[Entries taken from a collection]

· · · · · · ·

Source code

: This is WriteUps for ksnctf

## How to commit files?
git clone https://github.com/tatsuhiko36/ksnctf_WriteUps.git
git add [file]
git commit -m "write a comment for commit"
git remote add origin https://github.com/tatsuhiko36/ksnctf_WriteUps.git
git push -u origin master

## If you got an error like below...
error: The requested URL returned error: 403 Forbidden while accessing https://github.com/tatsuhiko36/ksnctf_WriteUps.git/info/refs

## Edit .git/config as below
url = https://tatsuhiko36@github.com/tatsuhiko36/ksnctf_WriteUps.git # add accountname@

· · · · · · ·

PROBLEM STATEMENT:
Only the lines from the one with "## If you got an error like below..." through the last line above should be restated, word for word.

FINISHED EXERCISE:
## If you got an error like below...
error: The requested URL returned error: 403 Forbidden while accessing https://github.com/tatsuhiko36/ksnctf_WriteUps.git/info/refs

## Edit .git/config as below
url = https://tatsuhiko36@github.com/tatsuhiko36/ksnctf_WriteUps.git # add accountname@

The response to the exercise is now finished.